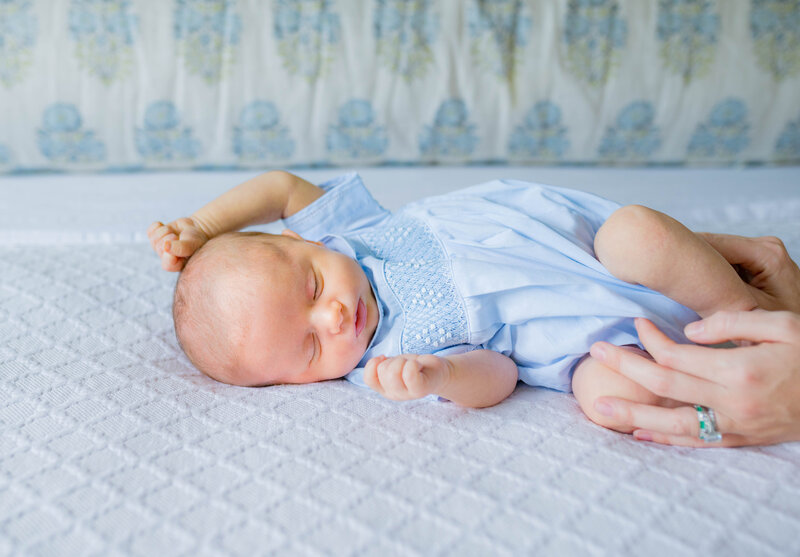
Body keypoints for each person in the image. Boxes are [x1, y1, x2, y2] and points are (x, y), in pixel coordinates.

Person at [146, 170, 777, 434]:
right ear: (294, 381)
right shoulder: (382, 367)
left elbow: (280, 186)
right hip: (576, 342)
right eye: (311, 346)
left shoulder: (357, 232)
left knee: (638, 233)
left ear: (304, 241)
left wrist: (201, 226)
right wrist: (443, 376)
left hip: (586, 252)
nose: (334, 316)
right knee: (611, 400)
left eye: (312, 288)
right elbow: (500, 375)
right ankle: (710, 369)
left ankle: (742, 311)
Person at [588, 233, 800, 447]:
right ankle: (757, 321)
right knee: (624, 395)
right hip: (586, 330)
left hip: (601, 253)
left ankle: (752, 317)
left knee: (630, 235)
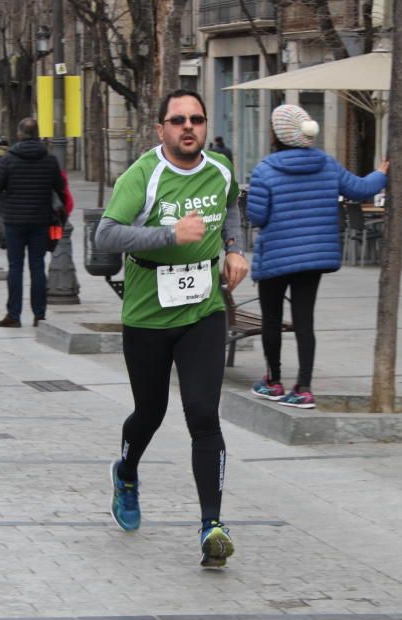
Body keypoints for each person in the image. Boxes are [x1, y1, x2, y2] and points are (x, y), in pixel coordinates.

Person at [95, 89, 248, 567]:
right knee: (151, 411)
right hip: (146, 313)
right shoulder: (143, 175)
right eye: (178, 120)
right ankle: (126, 472)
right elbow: (106, 234)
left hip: (203, 309)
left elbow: (232, 208)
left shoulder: (219, 168)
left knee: (203, 414)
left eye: (196, 119)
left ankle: (212, 526)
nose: (189, 127)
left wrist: (236, 248)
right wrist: (170, 234)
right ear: (160, 128)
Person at [247, 104, 388, 408]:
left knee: (271, 321)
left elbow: (257, 216)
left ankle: (273, 381)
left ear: (277, 134)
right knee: (304, 321)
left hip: (275, 258)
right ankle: (305, 387)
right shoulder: (328, 164)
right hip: (313, 259)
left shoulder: (265, 169)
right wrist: (382, 173)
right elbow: (361, 189)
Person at [0, 118, 66, 328]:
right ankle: (39, 315)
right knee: (38, 267)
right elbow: (60, 186)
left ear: (20, 134)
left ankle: (13, 314)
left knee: (15, 267)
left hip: (14, 221)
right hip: (40, 221)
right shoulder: (49, 159)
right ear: (38, 133)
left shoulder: (8, 159)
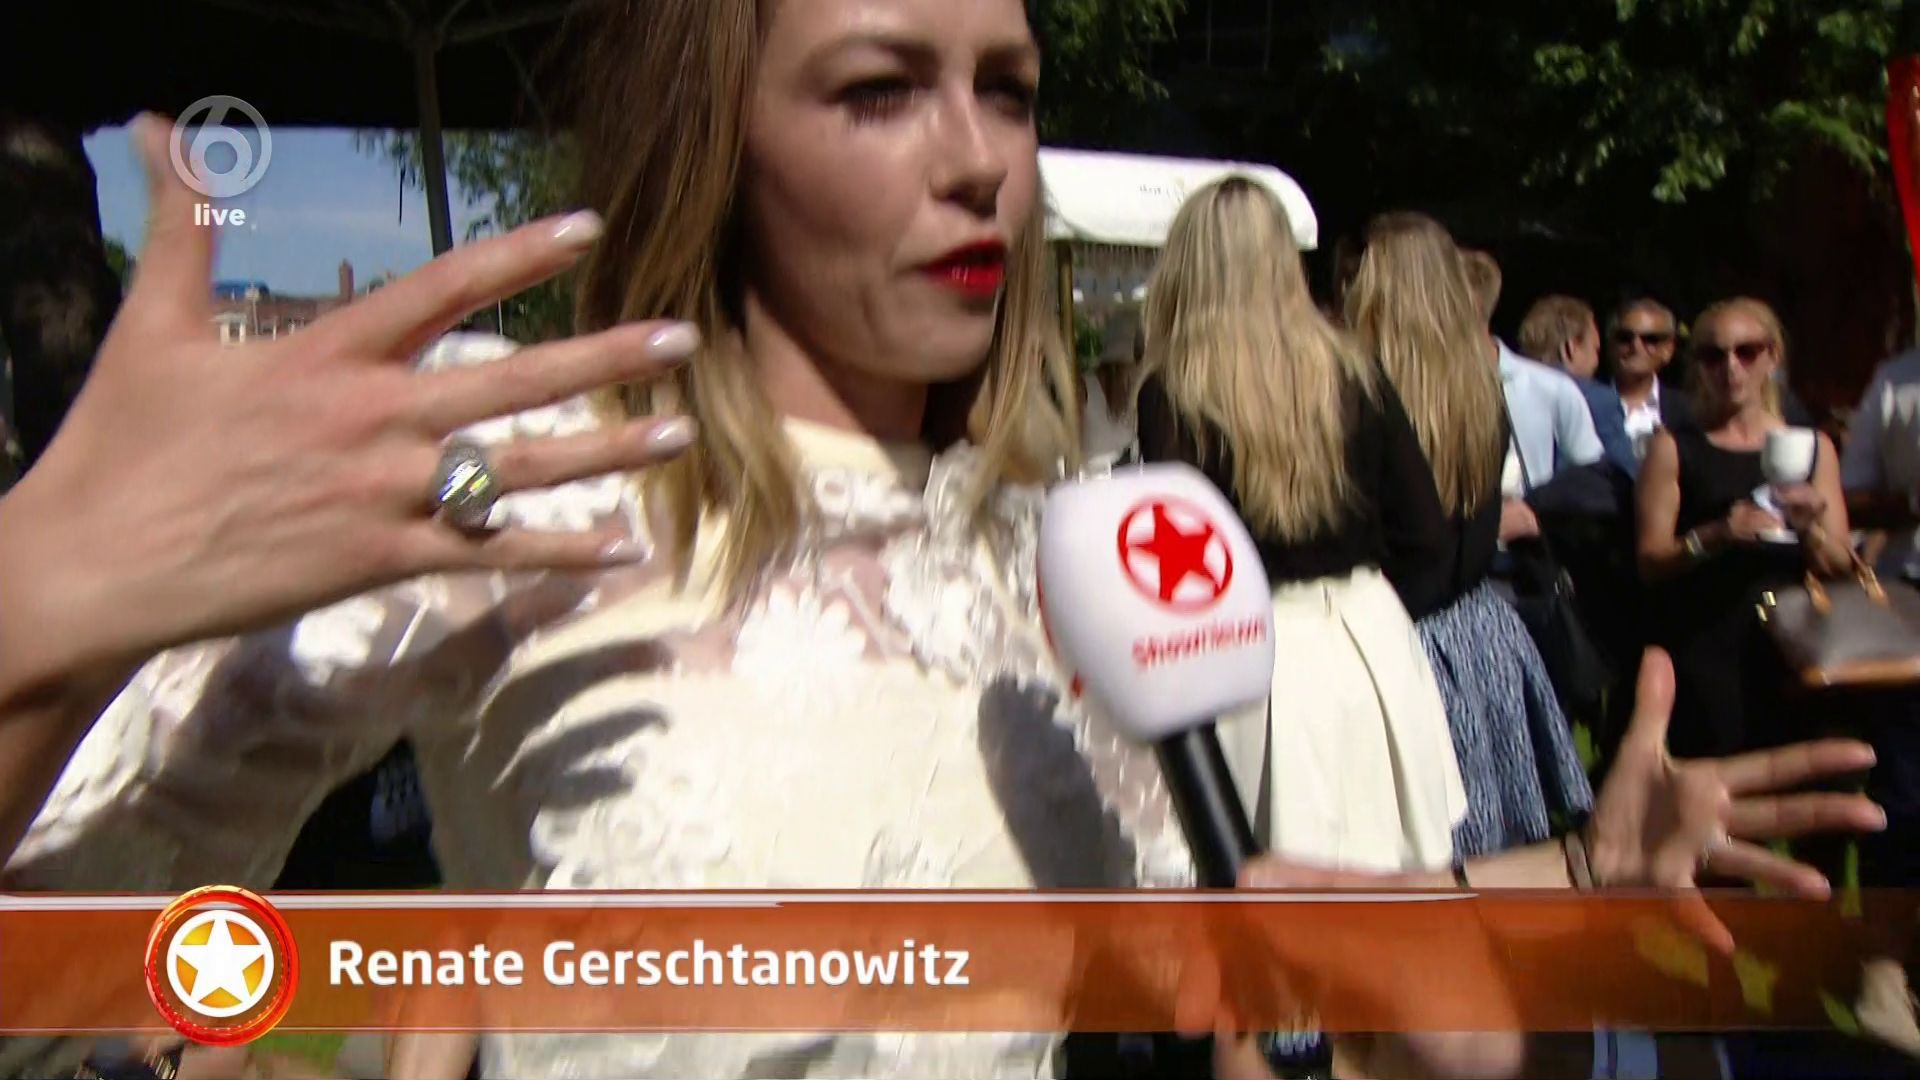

### [Problem]
Word for word, restate all of the records. Exclude the pictures.

### [Expected output]
Body keypoints for each person in the image. Boxes are [x1, y1, x2, y2] and points are (x, y), in pixel coordinates.

Person at [146, 170, 777, 434]:
right ear: (294, 381)
right shoulder: (382, 367)
left elbow: (280, 186)
right hip: (576, 342)
right eye: (311, 346)
left shoulder: (357, 232)
left knee: (638, 233)
left ear: (304, 241)
left wrist: (201, 226)
right wrist: (443, 376)
left hip: (586, 252)
nose: (334, 316)
right knee: (611, 400)
left eye: (312, 288)
right elbow: (500, 375)
right ankle: (710, 369)
left ankle: (742, 311)
Person at [588, 233, 800, 447]:
right ankle: (757, 321)
right knee: (624, 395)
right hip: (586, 330)
left hip: (601, 253)
left ankle: (752, 317)
left knee: (630, 235)
Body keypoints for each person in the image. Boxes are [x1, y1, x2, y2] and points are (x, y), in pixel coordinates.

Person at [95, 89, 248, 567]:
right knee: (151, 411)
right hip: (146, 313)
right shoulder: (143, 175)
right eye: (178, 120)
right ankle: (126, 472)
right elbow: (106, 234)
left hip: (203, 309)
left elbow: (232, 208)
left shoulder: (219, 168)
left knee: (203, 414)
left eye: (196, 119)
left ankle: (212, 526)
nose: (189, 127)
left wrist: (236, 248)
right wrist: (170, 234)
right ear: (160, 128)
Person at [247, 104, 388, 408]:
left knee: (271, 321)
left elbow: (257, 216)
left ankle: (273, 381)
left ear: (277, 134)
right knee: (304, 321)
left hip: (275, 258)
right ankle: (305, 387)
right shoulder: (328, 164)
right hip: (313, 259)
left shoulder: (265, 169)
right wrist: (382, 173)
right elbow: (361, 189)
Person at [0, 118, 66, 328]:
right ankle: (39, 315)
right knee: (38, 267)
right elbow: (60, 186)
left ear: (20, 134)
left ankle: (13, 314)
left knee: (15, 267)
left hip: (14, 221)
right hip: (40, 221)
right shoulder: (49, 159)
right ear: (38, 133)
left shoulder: (8, 159)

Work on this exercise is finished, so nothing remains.